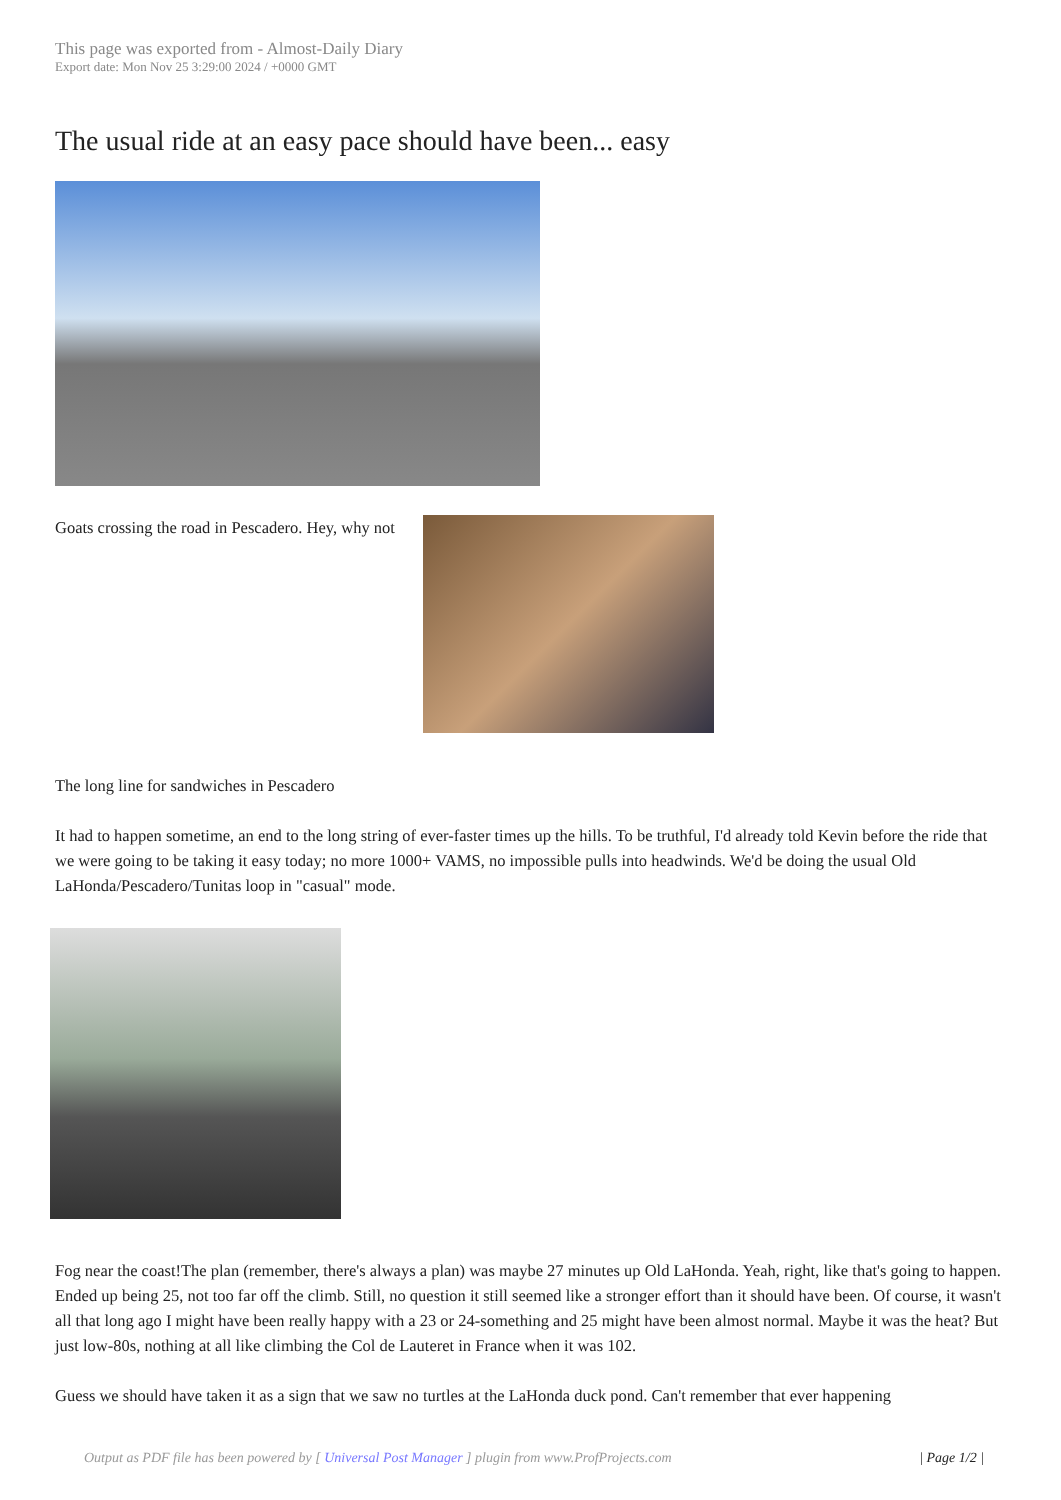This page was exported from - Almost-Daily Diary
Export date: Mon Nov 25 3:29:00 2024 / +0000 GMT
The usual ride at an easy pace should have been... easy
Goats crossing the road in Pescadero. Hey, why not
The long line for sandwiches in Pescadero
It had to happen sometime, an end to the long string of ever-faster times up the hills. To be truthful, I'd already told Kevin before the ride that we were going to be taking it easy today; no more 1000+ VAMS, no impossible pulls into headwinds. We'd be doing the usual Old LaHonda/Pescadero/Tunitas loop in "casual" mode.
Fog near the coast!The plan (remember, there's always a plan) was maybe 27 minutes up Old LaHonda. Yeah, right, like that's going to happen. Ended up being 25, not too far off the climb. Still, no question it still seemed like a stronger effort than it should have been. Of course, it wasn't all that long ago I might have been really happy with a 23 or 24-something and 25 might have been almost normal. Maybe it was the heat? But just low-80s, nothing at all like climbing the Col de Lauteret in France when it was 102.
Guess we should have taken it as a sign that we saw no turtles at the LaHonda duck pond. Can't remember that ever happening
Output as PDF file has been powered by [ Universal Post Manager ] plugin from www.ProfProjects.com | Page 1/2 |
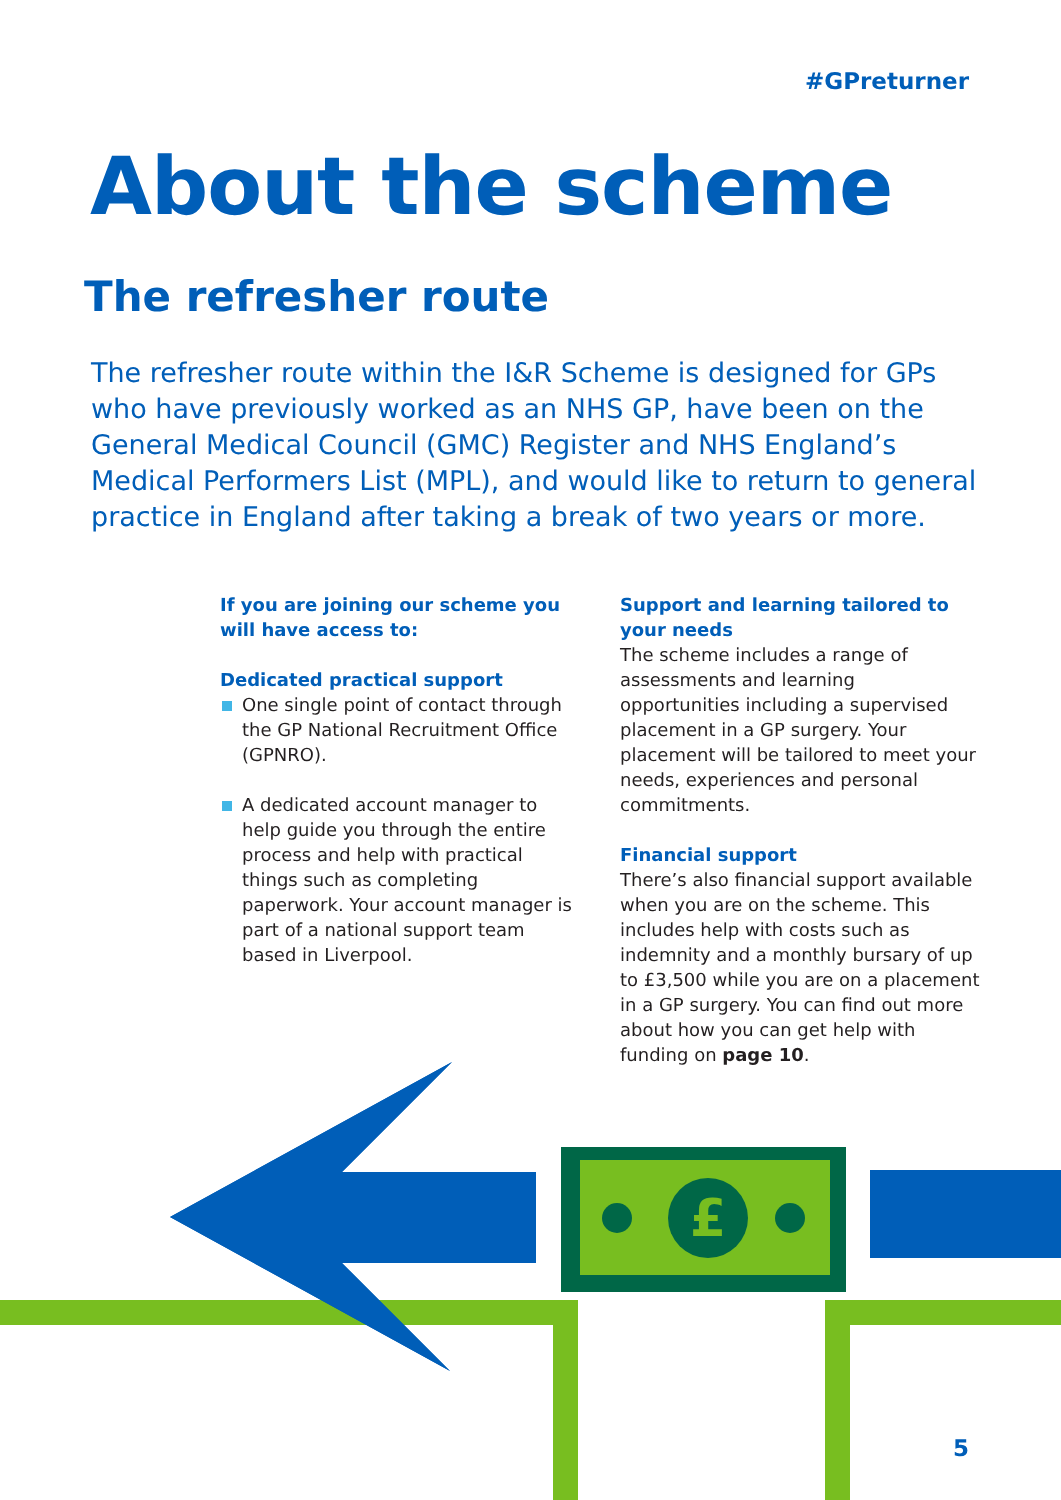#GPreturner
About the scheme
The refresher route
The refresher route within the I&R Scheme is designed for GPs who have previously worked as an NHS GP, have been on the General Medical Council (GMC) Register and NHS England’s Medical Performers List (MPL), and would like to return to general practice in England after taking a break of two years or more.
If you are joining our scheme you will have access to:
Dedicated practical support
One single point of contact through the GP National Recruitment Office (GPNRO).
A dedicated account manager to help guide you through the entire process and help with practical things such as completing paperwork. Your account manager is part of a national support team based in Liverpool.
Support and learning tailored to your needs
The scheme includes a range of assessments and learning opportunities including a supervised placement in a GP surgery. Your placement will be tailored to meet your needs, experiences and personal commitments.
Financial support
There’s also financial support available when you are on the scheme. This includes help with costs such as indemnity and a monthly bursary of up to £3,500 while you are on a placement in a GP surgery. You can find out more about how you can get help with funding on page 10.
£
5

========================================

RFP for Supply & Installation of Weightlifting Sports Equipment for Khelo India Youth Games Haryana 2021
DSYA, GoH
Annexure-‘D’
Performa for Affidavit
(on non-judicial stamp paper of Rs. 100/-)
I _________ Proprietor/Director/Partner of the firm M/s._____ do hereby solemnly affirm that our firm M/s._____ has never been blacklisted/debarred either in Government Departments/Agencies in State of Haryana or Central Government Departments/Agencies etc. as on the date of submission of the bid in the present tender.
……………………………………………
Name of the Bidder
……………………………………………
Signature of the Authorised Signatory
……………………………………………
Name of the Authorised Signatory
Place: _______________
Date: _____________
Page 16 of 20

========================================

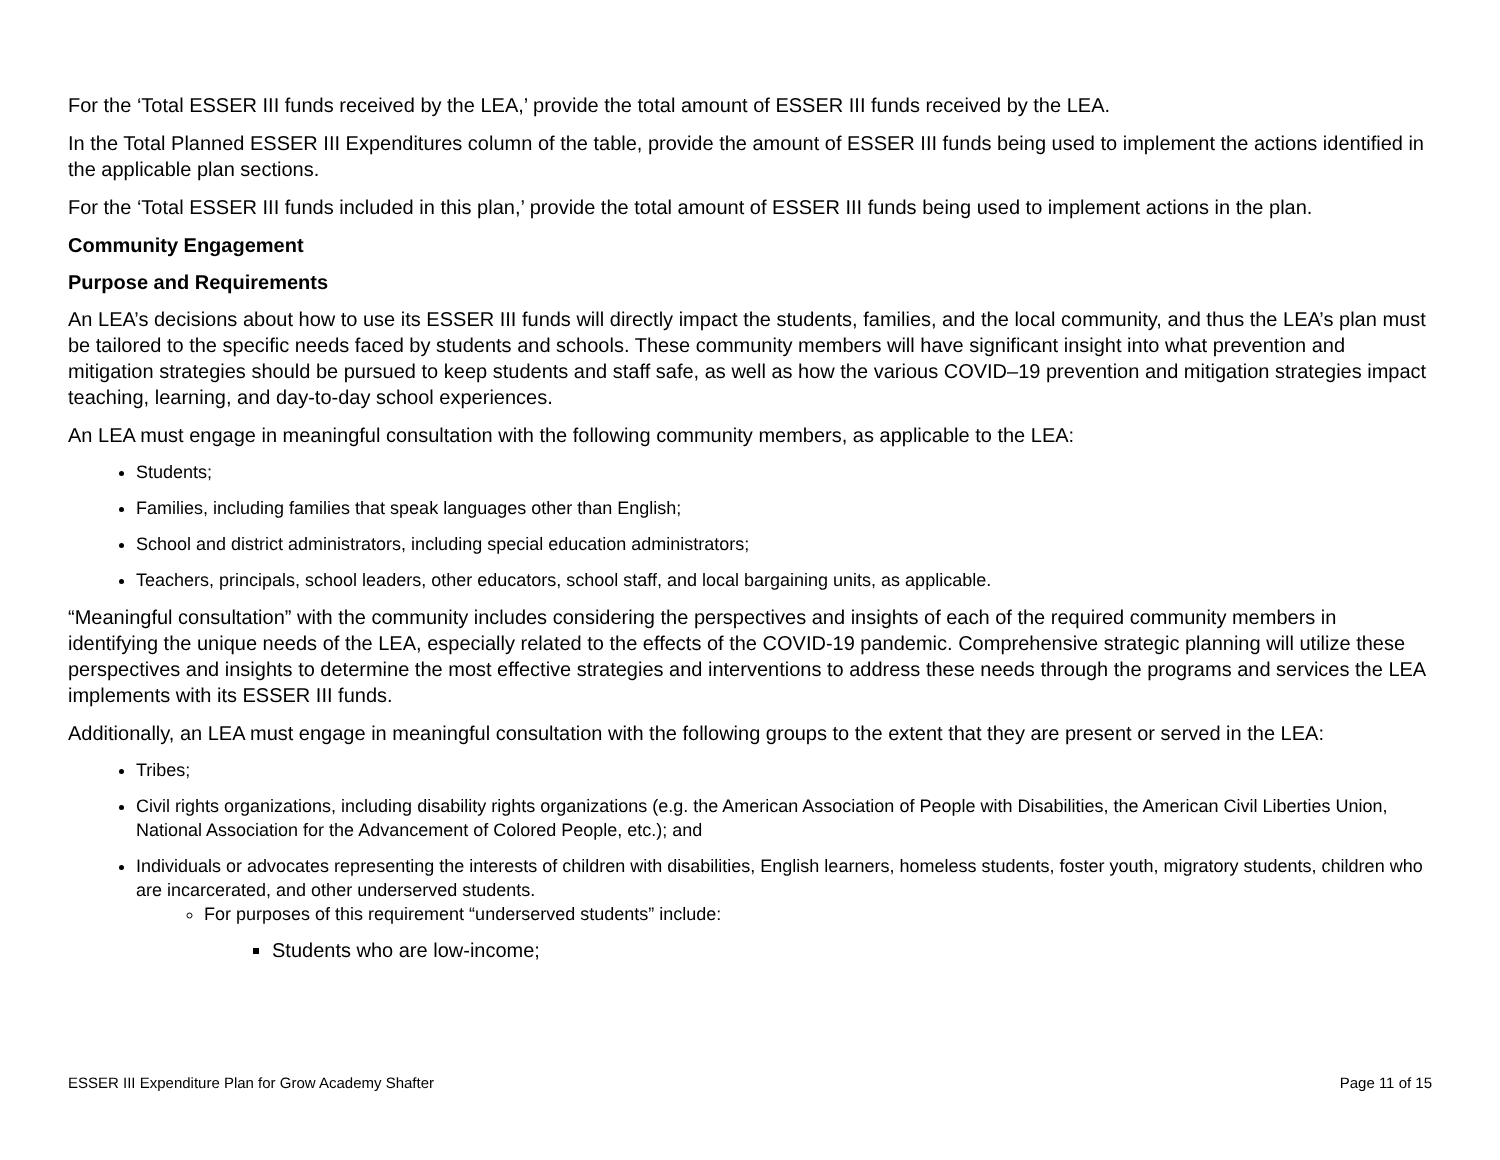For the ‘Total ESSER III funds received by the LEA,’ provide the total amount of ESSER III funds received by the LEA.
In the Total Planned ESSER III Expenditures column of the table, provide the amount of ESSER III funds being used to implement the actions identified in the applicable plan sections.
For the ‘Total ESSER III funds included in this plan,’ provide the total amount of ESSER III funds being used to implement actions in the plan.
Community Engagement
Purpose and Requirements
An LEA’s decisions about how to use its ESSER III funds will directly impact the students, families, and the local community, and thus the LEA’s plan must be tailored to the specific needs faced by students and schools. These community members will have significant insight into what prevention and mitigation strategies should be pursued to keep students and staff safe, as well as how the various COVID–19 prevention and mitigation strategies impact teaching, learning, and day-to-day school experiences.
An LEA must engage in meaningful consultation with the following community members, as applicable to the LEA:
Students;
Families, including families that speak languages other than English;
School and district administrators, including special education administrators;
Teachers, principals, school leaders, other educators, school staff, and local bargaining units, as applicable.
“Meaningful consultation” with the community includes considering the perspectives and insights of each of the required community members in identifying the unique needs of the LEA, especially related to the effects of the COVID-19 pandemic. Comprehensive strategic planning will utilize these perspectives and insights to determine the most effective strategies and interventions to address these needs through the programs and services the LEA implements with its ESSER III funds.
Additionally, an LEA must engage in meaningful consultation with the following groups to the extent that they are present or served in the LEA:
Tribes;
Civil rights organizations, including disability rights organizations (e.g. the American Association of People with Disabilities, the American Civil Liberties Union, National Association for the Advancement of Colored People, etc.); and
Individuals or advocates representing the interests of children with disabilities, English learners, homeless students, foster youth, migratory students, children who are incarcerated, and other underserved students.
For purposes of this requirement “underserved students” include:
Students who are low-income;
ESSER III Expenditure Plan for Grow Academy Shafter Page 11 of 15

========================================

Wherever the string "actions" appears in the records, copy the whole line.

> [Exercise solution]
In the Total Planned ESSER III Expenditures column of the table, provide the amount of ESSER III funds being used to implement the actions identified in the applicable plan sections.
For the ‘Total ESSER III funds included in this plan,’ provide the total amount of ESSER III funds being used to implement actions in the plan.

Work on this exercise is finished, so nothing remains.